Et les personnes sont «en pleine possession de leurs moyens psychiques et intellectuels.» Lorsqu’elles sollicitent l’assistance de Dignitas mais aussi au moment du passage à l’acte

D’ailleurs, affirme Ludwig Minelli, la procédure est appliquée à la lettre.

Les patients fournissent un dossier médical complet qui atteste de «la durée et de l’incurabilité de leur maladie». Ces documents sont remis à la police après leur disparition.

Reste que, pour ces patients, la frontière entre responsabilité et irresponsabilité peut paraître floue.

Exit, l’autre association d’assistance au suicide oeuvrant en Suisse, se refuse d’ailleurs à accompagner ce type de patient.

Du suicide à l’euthanasie

«Notre association ne compte pas de psychiatres capables de juger les dégâts occasionnés pas des maladies psychiatriques», explique le Dr Jérome Sobel, président d’Exit ADMD-Suisse romande.

Exit préfère donc s’abstenir. «D’autant que ces situations sont particulièrement délicates à évaluer». Une prudence dictée par la complexité du sujet.

Une chose est sûre. L’accompagnement au suicide des personnes souffrant de maladies psychiatriques place Dignitas dans une position délicate. Non seulement au plan éthique mais également vis-à-vis de la loi.

Car, en cas d’incapacité de jugement du malade, l’aide au suicide apportée par Dignitas serait assimilable à l’euthanasie active. Une pratique considéré comme un homicide par le Code pénal suisse.

Bras de fer avec les autorités

Ludwig Minelli est persuadé d’être dans le collimateur des autorités.

«Aujourd’hui, le Ministère public zurichois tente de nous prendre en faute. Entre janvier 2001 et juin 2002, il a procédé à 12 autopsies des personnes que nous avons accompagnées dans la mort».

«Je ne conteste pas la nécessité d’exercer un contrôle sur les activités de Dignitas», affirme Ludwig Minelli. Ce qui le gêne c’est plutôt le manque de transparence des autorités.

Ludwig Minelli avance un exemple: «nous avons dû, dit-il, attendre que le gouvernement zurichois réponde à la question écrite d’un député pour connaître le nombre et le résultat des autopsies.»

Le summum de l’absurdité a été atteint dans le cas d’une Suissesse qui était atteinte de sclérose en plaques.

----------------

> Consigne: Recopiez fidèlement la partie de l'extrait sur Dignitas qui commence aux mots « Du suicide à » et s'arrête après « collimateur des autorités. ».

Éléments conservés:
----------------

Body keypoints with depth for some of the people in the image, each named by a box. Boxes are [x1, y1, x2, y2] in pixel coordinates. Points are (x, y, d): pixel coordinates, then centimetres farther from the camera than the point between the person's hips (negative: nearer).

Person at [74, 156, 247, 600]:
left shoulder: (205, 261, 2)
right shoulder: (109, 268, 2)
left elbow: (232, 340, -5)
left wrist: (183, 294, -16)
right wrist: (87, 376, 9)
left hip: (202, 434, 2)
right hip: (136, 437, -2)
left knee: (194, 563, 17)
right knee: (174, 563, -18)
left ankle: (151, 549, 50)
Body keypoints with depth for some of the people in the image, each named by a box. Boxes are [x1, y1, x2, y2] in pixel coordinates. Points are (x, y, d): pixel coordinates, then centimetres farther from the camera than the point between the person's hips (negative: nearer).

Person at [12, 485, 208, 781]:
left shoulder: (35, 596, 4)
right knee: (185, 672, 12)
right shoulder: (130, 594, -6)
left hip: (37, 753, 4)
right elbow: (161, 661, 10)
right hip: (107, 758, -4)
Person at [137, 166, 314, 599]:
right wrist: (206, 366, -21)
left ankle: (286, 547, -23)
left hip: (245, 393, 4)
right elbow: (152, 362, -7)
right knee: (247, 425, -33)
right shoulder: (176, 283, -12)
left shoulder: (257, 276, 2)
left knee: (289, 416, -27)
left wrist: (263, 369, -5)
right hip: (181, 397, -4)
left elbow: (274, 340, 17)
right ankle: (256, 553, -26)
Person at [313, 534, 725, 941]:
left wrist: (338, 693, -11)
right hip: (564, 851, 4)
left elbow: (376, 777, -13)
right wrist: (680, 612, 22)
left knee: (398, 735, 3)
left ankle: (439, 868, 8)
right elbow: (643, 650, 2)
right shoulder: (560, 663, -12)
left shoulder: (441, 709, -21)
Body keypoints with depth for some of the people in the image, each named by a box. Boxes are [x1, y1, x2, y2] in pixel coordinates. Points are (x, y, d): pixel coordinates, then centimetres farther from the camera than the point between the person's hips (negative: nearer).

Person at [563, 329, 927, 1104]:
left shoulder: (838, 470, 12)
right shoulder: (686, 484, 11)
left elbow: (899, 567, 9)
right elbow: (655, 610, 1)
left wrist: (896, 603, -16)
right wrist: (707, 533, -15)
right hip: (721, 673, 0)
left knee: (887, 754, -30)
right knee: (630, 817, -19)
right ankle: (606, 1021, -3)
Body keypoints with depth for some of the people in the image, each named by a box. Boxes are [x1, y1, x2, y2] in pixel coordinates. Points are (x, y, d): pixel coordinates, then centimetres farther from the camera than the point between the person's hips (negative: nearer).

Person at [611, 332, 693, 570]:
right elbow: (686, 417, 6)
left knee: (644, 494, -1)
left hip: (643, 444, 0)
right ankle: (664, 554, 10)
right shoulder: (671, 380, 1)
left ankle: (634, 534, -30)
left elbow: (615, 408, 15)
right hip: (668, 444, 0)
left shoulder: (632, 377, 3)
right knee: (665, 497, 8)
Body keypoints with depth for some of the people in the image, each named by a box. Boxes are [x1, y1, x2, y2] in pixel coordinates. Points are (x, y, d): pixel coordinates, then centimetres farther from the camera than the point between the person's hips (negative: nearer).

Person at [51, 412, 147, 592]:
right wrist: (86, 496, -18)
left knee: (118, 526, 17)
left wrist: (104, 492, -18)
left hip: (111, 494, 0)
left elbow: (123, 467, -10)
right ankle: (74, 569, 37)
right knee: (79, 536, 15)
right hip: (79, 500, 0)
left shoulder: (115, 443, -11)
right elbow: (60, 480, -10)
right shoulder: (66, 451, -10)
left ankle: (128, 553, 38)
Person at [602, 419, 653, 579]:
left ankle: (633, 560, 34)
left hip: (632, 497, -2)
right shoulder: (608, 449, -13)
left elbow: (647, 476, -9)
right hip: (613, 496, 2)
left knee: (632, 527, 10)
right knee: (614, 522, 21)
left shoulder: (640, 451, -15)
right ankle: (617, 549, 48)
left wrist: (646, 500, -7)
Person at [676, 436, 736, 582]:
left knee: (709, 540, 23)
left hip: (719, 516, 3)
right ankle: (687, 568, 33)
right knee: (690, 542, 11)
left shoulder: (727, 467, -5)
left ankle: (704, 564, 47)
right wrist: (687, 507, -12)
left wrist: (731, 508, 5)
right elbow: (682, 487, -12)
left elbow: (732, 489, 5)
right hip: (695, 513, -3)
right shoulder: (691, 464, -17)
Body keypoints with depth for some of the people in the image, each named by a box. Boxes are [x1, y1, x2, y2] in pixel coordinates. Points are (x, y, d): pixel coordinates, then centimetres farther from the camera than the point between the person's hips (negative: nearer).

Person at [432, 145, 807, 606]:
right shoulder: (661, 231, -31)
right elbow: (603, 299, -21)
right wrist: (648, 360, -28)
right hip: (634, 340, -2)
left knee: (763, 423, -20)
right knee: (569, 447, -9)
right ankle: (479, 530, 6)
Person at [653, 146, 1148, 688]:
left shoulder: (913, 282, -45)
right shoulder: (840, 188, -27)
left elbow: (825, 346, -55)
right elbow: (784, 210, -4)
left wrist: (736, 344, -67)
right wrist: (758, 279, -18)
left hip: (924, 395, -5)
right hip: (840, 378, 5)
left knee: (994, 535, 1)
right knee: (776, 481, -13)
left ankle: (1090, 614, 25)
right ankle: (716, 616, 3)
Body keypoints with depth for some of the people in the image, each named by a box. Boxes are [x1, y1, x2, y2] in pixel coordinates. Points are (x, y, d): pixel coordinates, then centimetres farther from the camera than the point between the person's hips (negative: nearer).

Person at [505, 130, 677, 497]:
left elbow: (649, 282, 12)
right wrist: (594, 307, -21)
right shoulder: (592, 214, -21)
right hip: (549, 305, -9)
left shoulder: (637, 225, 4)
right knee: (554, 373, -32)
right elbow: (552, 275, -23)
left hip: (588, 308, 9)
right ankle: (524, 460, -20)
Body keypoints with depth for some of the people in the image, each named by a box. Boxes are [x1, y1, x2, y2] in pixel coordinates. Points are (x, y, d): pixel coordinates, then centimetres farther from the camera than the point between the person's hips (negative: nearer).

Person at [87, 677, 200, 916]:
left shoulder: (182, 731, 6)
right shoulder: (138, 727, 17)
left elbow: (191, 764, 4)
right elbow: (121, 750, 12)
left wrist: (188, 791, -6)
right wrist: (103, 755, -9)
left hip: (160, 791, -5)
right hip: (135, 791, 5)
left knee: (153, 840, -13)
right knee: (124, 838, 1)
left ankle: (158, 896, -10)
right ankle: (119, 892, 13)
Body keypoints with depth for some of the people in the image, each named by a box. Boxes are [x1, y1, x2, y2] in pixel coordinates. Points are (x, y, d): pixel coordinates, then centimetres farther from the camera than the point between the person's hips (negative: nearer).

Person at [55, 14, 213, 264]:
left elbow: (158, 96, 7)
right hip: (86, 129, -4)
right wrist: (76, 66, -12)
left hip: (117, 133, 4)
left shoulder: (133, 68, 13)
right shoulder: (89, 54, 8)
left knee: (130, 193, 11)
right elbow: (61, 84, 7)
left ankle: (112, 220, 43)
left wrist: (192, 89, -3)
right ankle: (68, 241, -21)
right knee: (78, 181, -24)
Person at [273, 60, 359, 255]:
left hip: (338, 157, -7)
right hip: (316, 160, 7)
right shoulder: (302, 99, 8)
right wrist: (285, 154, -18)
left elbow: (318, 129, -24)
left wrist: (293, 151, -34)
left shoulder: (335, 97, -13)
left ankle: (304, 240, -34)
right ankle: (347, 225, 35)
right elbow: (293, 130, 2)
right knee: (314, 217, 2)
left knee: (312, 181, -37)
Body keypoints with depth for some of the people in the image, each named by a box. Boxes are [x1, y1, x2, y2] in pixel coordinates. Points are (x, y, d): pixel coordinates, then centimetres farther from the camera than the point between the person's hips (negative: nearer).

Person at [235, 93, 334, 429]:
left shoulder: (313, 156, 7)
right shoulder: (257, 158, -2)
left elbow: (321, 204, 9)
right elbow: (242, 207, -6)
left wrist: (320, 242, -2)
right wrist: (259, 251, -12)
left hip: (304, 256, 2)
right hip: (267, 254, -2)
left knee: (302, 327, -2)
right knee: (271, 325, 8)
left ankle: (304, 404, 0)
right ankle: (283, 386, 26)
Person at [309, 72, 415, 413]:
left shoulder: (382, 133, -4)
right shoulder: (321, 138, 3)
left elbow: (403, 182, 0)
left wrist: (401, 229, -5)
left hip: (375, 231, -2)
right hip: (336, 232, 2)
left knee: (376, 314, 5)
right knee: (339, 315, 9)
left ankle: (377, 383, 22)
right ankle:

----------------

> Corrigé:
Du suicide à l’euthanasie

«Notre association ne compte pas de psychiatres capables de juger les dégâts occasionnés pas des maladies psychiatriques», explique le Dr Jérome Sobel, président d’Exit ADMD-Suisse romande.

Exit préfère donc s’abstenir. «D’autant que ces situations sont particulièrement délicates à évaluer». Une prudence dictée par la complexité du sujet.

Une chose est sûre. L’accompagnement au suicide des personnes souffrant de maladies psychiatriques place Dignitas dans une position délicate. Non seulement au plan éthique mais également vis-à-vis de la loi.

Car, en cas d’incapacité de jugement du malade, l’aide au suicide apportée par Dignitas serait assimilable à l’euthanasie active. Une pratique considéré comme un homicide par le Code pénal suisse.

Bras de fer avec les autorités

Ludwig Minelli est persuadé d’être dans le collimateur des autorités.